The Modern Workplace

These differing approaches can be seen in much of modern life, but it is interesting to look at them in reference to the modern workplace.

The industrial-age model of work is very much about the business owner taking control and creating clearly defined working conditions. Specific tasks are undertaken by specific people in specific places at specific times.

Systems and processes are standardised and dictated, so there is no sense of responsibility. Work success is measured on adherence to the system (input) rather than the results achieved (output), because only by working to the preset pattern will you produce the number of widgets in an hour that it has been ordained you will produce.

While the modernist and flexible approaches to traffic control both have the same goal, the reduction of accidents and deaths, the modernist theory is arguably less interested in the goal.

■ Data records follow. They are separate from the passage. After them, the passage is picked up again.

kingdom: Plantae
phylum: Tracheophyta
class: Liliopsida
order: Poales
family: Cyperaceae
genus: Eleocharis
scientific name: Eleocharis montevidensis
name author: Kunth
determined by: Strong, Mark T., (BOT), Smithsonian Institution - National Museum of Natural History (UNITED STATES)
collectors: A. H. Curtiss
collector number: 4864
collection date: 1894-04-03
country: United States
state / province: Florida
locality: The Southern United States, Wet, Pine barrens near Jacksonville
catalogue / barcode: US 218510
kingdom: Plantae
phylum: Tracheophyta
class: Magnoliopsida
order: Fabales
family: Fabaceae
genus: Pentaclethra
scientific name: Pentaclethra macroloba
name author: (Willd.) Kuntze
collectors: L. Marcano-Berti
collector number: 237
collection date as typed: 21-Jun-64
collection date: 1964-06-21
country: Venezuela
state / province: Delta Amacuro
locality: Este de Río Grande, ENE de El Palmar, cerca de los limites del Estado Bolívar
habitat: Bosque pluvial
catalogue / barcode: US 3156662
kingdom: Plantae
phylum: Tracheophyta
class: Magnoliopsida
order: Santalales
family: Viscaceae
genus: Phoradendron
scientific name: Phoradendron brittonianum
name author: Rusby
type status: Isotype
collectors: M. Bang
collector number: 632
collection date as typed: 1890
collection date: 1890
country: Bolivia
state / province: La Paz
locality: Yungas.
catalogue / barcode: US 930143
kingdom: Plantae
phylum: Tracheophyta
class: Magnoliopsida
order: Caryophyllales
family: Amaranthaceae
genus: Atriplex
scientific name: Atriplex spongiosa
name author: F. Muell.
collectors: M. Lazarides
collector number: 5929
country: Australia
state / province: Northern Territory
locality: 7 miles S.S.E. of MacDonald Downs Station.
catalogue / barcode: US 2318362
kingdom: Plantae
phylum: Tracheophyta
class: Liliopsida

There is an inherent assumption that, if results are not what is expected, rather than reviewing the system, the cause will be because people are not adhering to the system. So the engagement and collaboration and even, to some extent, the welfare of road users is secondary to the idea that the system must be followed.

This is very much true of many modern businesses who refuse to look at how they might change their operation and assume that anything that goes wrong is because systems and processes are not being followed.

With the flexible approach, Monderman, while sharing the same goal, was also interested in how it was achieved. Not for him the isolation and lack of ownership of tightly controlled zones and systems. What he saw was an opportunity for interaction, engagement and shared responsibility that relies on the community working together.

This is pretty much how we had worked for several thousand years, before the industrial revolution. And it is a way of working towards which many would like to move.

The modern workplace should reflect a flexible approach, where choice and freedom to act is by negotiation with others in the community; where trust is built and motivation and endeavour are self-created rather than imposed; where output is what is measured rather than input.

What would you prefer?

It is interesting to look at these two approaches and see how they relate to the modern dilemma around the workplace.

Buchanan’s approach is structured and imposed while Monderman’s approach is flexible, fluid and self-governing. This latter approach may offer new ways of looking at our current traffic problems to create innovative solutions.

It is certainly relevant to the workplace evolution that is currently happening in many organisations across the country right now and continuing to change the way we work.

I know what I would prefer.



Silva, E. (2009) ‘Making Social Order’, in Taylor, S., Hinchcliffe, S., Clarke, J. and Bromley, S. (eds) Making Social Lives, Milton Keynes, The Open University.

Shared Space: Reconciling people, places and traffic, 2014. Ben Hamilton Baillie. [online] Available here.

Traffic in Towns: A Retrospective, 2013, Colin Buchanan. [online] Available here.

Modernism, 2014. Wikipedia. [online] Available here.